A hot topic at today’s pub writing session (in the gaps between writing) was point of view (POV) — specifically, how many points of view are optimum in a novel?
This is actually rather pertinent when it comes to ‘epic’ fantasy, in which genre it has become quite common to write from several character POVs, often up to eight or ten, in order to tell a story large in scope and complexity. The point was made, however, that in some cases such a large number of POV characters could be deemed to represent ‘laziness’ on the part of the author, who might be taking the simple option to convey information or character.
This proved to be a highly controversial statement (probably because it was made without all the qualifiers I’ve included above…) A lively discussion ensued!
My take on this is that generally fewer POV characters are preferable, primarily because as a reader I want to engage on a deep level with characters, which doesn’t tend to happen to the same extent when the POV is constantly changing. I want to go on a journey with the characters, discover things as they do. I think it’s fine for events to be happening off stage, events that we only hear about when the POV character does. In epic fantasy, where there could be wars or quests or other big stuff happening elsewhere, there’s a definite temptation to throw to a different POV character who can be the reader’s eyes and ears in that space. Ultimately it’s a matter of what is best for the story. Sometimes multiple narratives are part of the author’s grand vision.
The best example for multiple POVs I’ve come across is Robin Hobb’s Liveship Traders trilogy. In this series she writes from about six POVs and every single one is brilliantly rendered with depth and texture. Each POV character undergoes massive transformation and there’s a reason their individual stories are told. They’re not there merely to serve as narrative devices (which criticism of other nameless novels was at the heart of the earlier ‘laziness’ comment, I believe).

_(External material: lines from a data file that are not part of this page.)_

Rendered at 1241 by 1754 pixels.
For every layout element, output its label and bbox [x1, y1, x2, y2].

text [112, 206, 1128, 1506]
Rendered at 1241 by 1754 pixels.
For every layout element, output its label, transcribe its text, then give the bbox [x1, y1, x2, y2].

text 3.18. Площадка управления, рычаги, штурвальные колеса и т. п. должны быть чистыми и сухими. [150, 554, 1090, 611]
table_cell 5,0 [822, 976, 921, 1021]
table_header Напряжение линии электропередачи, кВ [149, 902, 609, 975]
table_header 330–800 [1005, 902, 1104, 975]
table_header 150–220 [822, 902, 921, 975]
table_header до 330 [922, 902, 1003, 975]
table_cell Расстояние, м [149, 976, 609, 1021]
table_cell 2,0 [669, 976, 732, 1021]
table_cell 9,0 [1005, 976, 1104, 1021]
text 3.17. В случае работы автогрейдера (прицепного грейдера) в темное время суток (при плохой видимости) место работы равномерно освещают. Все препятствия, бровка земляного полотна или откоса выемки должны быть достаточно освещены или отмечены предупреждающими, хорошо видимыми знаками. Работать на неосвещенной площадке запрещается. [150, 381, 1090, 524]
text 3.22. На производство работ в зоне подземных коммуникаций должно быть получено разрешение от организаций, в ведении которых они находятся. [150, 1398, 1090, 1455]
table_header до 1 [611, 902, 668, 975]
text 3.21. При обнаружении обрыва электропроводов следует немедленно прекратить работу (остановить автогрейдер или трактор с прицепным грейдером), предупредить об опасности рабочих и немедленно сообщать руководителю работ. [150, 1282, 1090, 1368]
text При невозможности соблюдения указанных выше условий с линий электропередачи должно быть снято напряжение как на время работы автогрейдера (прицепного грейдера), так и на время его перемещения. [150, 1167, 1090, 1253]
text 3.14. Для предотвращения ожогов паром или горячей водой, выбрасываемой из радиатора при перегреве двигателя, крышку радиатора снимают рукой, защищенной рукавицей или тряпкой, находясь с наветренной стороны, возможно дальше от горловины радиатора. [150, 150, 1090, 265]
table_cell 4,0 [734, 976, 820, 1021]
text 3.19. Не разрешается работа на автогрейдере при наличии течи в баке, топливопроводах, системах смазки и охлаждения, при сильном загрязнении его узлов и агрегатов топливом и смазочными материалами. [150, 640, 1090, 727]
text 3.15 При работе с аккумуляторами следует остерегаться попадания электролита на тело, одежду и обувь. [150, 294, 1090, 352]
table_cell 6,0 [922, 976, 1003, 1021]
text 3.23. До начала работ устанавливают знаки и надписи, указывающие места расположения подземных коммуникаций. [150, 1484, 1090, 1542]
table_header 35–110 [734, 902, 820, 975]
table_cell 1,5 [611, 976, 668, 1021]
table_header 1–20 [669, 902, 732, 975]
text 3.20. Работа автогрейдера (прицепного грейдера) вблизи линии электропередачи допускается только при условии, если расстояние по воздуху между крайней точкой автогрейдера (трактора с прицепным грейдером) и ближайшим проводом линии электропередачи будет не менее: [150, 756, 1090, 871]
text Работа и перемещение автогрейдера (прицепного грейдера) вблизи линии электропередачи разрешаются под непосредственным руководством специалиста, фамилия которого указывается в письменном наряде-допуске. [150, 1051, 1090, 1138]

When I set out to write my current novel(s) I made the conscious decision to limit my POVs to two, mainly because I wanted to keep the story intimate. However, I’ve been contemplating adding a couple of POV characters to the second novel, which I’m about to commence. My reason is primarily to convey events that are geographically distant from my original two POV characters, but I also thought it would be interesting to tell the stories of an additional two or three characters. After today’s discussion I’m remembering my initial ambition and I guess I’m going to have to consider what will be best for the story!